The dormitory light was still on in the depths of the night. Asou Akiya, who had always kept a disciplined daily routine, had become someone who secretly stayed up late. Through the window, he could see that the other two male students had already turned off their lights and gone to sleep, the building swallowed by silence except for his room.
The conditions for mastering "Black Flash" were laid out plainly before him. Asou Akiya would have to achieve a level of focus he had never reached before in battle, casting aside everything from both of his lives, pushing past his limits, and touching the very core of cursed energy. This meant that he could no longer allow his mind to wander through trivial thoughts. He would have to finish writing his will, and only then could he learn from Itadori Yuji, shouldering for himself the weight of a "death sentence."
Yet he could not bring himself to write even a single stroke.
Without him, Geto Suguru would live to twenty-seven, Gojo Satoru would live to twenty-eight. Both of them would outlive him.
And yet… they would not be happy.
The contents of this will would only add to the burden of their worst memories.
Asou Akiya propped his cheek against his hand, his gaze gentle, as though he were speaking of something that had nothing to do with him at all. "I'll find a place," he murmured softly, "and die quietly there, doing my best to make it not look too ugly."
At last, in the early hours of the morning, Asou Akiya finally grasped the fountain pen. The ink-fed nib touched the paper, releasing a soft scratching sound as it began to move.
[All this time, I have wanted to raise a cat, to stay with it as it grows up and grows old.]
[If my death will make you feel sorrow, I am sorry. I truly did my best. Please cremate my body, copy the information of my soul, and make me into a cursed corpse.]
[In the next life, I wish to become a cat and stay by your side.]
[—Asou Akiya.]
[Written in the early hours of October 17, 2005.]
He pulled open the drawer and took out the red cord he had received during the Tsukimi Festival, fastening it around his wrist and carefully adjusting the length until it fit just right.
He wanted to be stopped.
That shameful heart of his was still gambling on a faint, threadlike hope.
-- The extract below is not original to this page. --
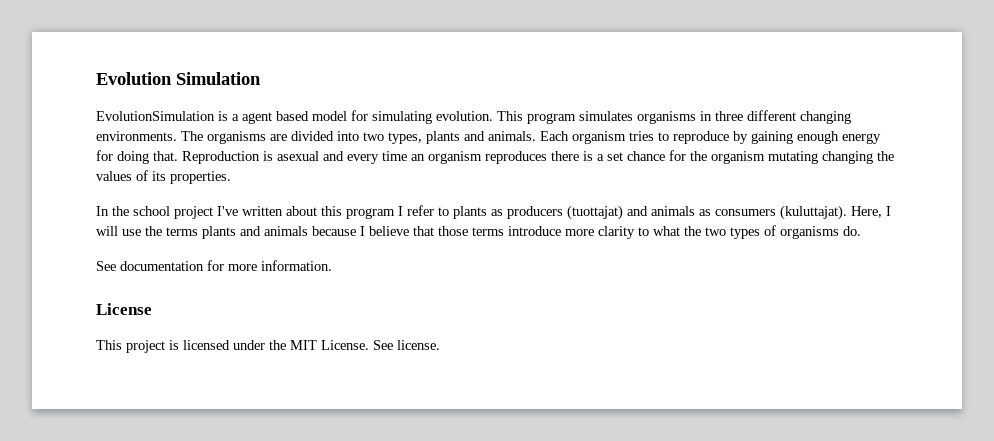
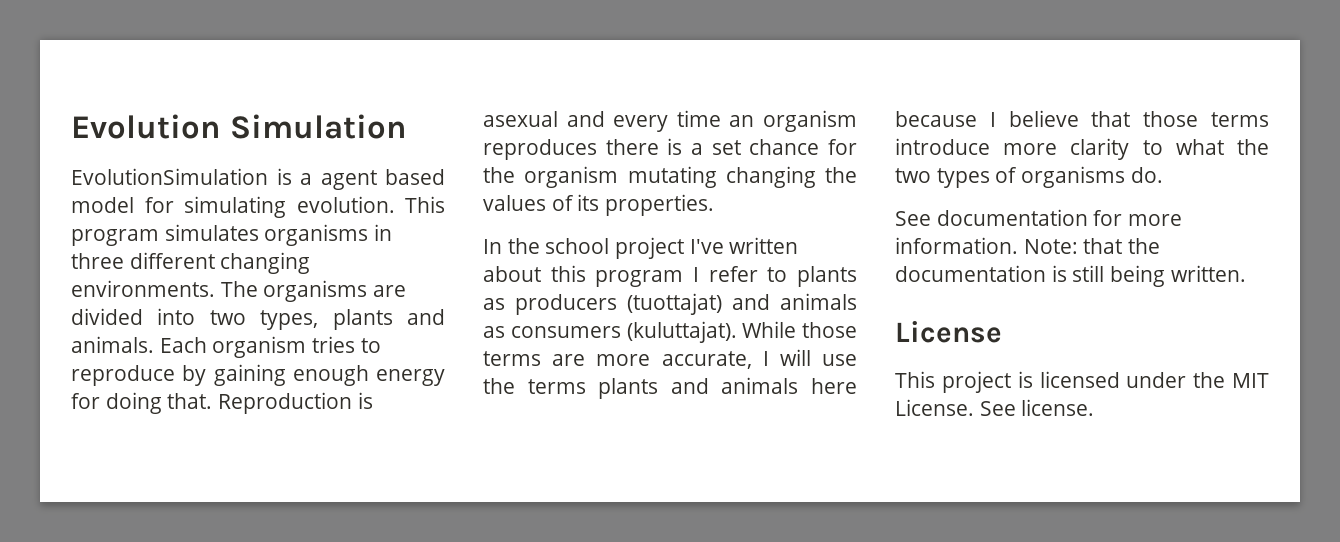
[851,206,882,218] Here, -> [742,321,857,338] [483,351,752,369] While those terms are more accurate,
(308, 231) none -> [811,378,857,394] here
(332, 265) none -> [1023,238,1161,254] [895,265,1246,287] Note: that the documentation is still being written.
He first glanced at the black daruma doll placed on his desk—a charm that symbolized longevity—then all strength drained from his body. He lowered his head, and in an instant the color vanished from his face. Smiling faintly, he leaned down and pressed a gentle kiss to the red cord around his wrist.
"This," he said softly, "is the 'binding' I place upon myself."
"If I fail to learn 'Black Flash' before Halloween, October 31st of this year, then I will go and die."
Beneath the lashes of the black-haired boy's eyes, the ultimate terror that humans feel toward death erupted at last. Tears slipped free of reason's control and fell in rapid succession, trembling as they dropped.
Was it worth it? It was worth it. Was he going to die? At last, he was finally going all out.
Death countdown: 332 hours.
...
Please allow me, for this world, for you who stand within arm's reach—
to offer up a love that will be regarded as a curse.